Emergent mourns passing of founder and former CEO El-Hibri just one month after his retirement

The founder and former chief of national defense-minded contract manufacturer Emergent BioSolutions has passed away.

Late last month, 64-year-old Fuad El-Hibri died peacefully at his home among family and loved ones, Emergent said in a recent release. “Our hearts go out to his wife, Nancy, his children and grandchildren, and friends,” the company added.

A family representative told The New York Times El-Hibri’s death was from pancreatic cancer.

El-Hibri retired as Emergent’s executive chairman on April 1 after 23 years at the CDMO, which debuted in 1998 under the name BioPort.

Emergent began its life equipped with a single product—the anthrax vaccine BioThrax—before going public in 2006. The company has carved out a niche countering public health threats, from anthrax, smallpox and botulism to chemical warfare agents, opioids and COVID-19.

In a statement earlier this year, El-Hibri called the creation and leadership of Emergent the honor of his life. He served as chief executive officer for 14 years before passing the torch in 2012.

El-Hibri played a key role in growing Emergent’s war chest of marketed and procured countermeasures, the company said.

Aside from its anthrax vaccine, the manufacturer is well known for its overdose reversal drug Narcan (naloxone), plus its long-time work with the U.S. government.

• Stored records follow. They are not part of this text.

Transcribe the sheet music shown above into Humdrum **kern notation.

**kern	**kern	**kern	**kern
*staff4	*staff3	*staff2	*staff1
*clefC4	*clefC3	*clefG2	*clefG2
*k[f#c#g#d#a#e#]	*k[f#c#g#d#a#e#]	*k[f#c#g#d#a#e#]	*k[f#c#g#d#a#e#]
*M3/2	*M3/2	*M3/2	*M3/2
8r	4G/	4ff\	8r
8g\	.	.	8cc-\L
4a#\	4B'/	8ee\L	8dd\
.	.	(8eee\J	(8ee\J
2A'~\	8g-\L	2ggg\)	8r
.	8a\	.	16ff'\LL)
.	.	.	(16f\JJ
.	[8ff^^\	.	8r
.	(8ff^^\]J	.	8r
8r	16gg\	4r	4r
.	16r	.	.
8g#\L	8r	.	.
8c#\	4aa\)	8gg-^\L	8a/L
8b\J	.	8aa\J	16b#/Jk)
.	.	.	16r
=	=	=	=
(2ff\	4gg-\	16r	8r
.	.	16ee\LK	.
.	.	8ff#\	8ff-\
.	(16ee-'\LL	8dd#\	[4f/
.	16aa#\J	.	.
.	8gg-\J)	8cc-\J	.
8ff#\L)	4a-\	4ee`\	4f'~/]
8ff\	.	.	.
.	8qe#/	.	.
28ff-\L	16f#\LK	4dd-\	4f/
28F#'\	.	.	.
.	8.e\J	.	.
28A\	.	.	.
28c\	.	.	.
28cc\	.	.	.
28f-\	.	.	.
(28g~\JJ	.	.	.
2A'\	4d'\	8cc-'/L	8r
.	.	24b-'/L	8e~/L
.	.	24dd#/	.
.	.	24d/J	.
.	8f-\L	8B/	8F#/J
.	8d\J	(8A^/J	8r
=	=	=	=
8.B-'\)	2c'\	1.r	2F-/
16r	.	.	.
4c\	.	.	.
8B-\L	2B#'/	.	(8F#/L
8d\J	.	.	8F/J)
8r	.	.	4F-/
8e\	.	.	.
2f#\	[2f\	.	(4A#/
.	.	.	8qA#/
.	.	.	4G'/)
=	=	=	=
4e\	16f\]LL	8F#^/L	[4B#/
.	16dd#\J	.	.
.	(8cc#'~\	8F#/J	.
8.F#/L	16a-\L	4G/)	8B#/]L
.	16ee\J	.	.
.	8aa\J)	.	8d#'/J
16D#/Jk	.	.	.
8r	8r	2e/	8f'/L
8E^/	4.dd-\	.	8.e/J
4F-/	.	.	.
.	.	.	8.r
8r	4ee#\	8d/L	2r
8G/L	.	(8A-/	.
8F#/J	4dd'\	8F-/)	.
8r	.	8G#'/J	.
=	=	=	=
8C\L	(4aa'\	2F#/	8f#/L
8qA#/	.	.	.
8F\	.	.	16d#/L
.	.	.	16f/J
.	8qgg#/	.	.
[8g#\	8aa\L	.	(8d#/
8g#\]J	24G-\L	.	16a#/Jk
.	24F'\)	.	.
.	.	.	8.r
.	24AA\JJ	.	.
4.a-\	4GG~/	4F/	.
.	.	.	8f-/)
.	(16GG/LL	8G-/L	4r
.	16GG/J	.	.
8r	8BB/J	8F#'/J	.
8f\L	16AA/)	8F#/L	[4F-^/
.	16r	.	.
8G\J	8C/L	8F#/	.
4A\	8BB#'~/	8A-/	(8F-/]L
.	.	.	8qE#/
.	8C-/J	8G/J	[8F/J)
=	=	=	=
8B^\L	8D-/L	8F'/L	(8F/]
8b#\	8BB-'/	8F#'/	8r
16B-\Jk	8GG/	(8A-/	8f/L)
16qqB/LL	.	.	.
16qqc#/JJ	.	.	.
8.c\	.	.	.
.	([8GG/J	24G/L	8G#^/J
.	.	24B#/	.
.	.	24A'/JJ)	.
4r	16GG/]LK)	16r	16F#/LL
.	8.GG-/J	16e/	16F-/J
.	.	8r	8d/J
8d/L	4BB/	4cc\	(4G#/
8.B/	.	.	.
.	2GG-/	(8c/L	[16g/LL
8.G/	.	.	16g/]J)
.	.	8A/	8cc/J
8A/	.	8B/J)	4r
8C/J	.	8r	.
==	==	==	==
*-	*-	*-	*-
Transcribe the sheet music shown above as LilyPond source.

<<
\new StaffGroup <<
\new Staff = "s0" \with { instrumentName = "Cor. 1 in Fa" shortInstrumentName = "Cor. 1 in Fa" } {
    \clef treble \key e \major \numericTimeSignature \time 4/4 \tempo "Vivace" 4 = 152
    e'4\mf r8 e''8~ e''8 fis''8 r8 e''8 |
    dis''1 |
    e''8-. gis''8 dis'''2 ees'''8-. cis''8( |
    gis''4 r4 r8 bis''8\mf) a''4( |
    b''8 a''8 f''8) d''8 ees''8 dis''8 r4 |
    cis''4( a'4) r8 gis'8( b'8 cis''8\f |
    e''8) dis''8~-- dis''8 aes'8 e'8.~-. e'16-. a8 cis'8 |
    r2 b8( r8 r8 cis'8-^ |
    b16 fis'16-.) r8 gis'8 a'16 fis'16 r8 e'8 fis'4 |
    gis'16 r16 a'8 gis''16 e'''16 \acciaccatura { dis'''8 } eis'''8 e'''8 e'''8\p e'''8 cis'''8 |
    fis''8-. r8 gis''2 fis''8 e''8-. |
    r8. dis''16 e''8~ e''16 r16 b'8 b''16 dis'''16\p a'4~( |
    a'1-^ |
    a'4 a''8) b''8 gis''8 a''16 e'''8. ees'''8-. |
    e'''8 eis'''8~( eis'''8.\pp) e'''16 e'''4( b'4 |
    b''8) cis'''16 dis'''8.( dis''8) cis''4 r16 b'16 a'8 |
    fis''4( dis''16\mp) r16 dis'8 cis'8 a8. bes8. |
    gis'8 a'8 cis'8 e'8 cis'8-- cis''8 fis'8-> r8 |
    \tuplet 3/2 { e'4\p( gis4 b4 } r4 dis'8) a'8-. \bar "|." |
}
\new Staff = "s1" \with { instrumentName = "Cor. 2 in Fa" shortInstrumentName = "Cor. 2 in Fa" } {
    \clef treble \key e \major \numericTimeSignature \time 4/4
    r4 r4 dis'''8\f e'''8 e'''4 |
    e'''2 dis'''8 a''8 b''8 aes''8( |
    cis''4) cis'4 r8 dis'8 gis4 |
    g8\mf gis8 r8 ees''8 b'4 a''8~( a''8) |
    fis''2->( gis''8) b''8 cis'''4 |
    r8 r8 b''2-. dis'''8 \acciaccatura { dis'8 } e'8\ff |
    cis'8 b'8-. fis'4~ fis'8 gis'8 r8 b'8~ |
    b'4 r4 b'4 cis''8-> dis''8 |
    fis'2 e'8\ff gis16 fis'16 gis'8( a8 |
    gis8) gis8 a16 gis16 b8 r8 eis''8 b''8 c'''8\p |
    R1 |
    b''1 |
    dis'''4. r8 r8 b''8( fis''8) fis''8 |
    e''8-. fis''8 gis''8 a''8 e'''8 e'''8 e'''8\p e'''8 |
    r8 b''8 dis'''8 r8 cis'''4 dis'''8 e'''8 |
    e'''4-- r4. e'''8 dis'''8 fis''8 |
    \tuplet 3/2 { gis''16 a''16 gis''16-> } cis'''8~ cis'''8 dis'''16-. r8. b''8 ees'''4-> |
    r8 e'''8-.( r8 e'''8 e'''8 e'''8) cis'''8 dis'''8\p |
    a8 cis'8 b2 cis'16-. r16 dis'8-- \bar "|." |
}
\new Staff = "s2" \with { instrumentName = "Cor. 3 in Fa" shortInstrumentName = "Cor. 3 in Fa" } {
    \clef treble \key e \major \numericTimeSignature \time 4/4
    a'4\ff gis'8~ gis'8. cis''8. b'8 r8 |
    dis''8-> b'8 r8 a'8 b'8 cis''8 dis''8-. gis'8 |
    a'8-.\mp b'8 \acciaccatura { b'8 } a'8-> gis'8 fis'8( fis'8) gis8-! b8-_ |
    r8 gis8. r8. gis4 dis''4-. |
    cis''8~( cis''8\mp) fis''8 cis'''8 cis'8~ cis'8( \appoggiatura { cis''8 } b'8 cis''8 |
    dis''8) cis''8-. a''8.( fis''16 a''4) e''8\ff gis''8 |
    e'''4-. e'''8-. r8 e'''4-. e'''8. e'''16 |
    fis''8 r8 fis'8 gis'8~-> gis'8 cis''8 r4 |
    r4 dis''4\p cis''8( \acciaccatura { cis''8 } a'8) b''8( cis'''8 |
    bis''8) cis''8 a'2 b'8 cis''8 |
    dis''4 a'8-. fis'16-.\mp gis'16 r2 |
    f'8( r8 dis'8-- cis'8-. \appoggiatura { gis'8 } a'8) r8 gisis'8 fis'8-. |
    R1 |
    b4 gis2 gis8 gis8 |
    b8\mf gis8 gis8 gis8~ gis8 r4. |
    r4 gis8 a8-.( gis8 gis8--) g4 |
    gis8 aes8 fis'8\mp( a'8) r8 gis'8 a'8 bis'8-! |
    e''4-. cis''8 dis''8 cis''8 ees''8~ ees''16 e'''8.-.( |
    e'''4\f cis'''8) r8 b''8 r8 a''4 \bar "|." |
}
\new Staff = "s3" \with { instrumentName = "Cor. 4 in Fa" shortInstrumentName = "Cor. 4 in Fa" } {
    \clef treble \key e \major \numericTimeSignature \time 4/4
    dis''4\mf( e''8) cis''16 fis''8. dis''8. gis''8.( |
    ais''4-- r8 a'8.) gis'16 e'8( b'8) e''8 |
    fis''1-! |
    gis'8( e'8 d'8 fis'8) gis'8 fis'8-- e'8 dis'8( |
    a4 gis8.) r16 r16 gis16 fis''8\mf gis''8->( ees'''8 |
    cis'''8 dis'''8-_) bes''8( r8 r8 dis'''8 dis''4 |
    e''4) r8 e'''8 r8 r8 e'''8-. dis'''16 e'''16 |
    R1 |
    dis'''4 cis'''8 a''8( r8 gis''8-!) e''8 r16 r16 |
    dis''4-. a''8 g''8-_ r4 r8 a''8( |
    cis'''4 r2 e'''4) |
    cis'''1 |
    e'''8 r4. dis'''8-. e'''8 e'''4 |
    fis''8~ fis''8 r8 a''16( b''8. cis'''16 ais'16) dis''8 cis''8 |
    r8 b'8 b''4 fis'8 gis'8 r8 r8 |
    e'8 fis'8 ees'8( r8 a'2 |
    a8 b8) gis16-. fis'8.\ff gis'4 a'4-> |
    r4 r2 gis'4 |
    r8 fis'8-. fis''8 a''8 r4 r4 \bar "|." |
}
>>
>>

Meanwhile, Emergent became something of a household name in 2020, when it threw its weight behind the COVID-19 fight, pledging to help make Johnson & Johnson and AstraZeneca’s vaccines.

A highly-public cross-contamination incident in 2021 ultimately ended Emergent’s pandemic manufacturing deal with the feds.

Despite the setback, the company delivered more than 120 million COVID-19 vaccine “dose equivalents,” thanks to El-Hibri’s direction, Emergent said. Further, the manufacturer “built a trusted partnership with the U.S. government, including supplying anthrax and smallpox vaccines for the military and inventory for U.S. biodefence.”

The company received a nearly $400 million BARDA contract in October to supply its anthrax vaccine to the U.S. Strategic National Stockpile over 18 months, Emergent said in a securities filing last year.

El-Hibri’s manufacturing vision for complex biologics bred the CDMO’s “full suite” of development services, drug substance and drug product manufacturing and packaging, Emergent added in its release.

El-Hibri was born in Hildesheim, Germany, to Elizabeth and Ibrahim El-Hibri, The New York Times said. He grew up in Lebanon and Germany and earned an economics degree from Stanford University in 1980. El-Hibri also had a public and private management master’s from the Yale School of Management.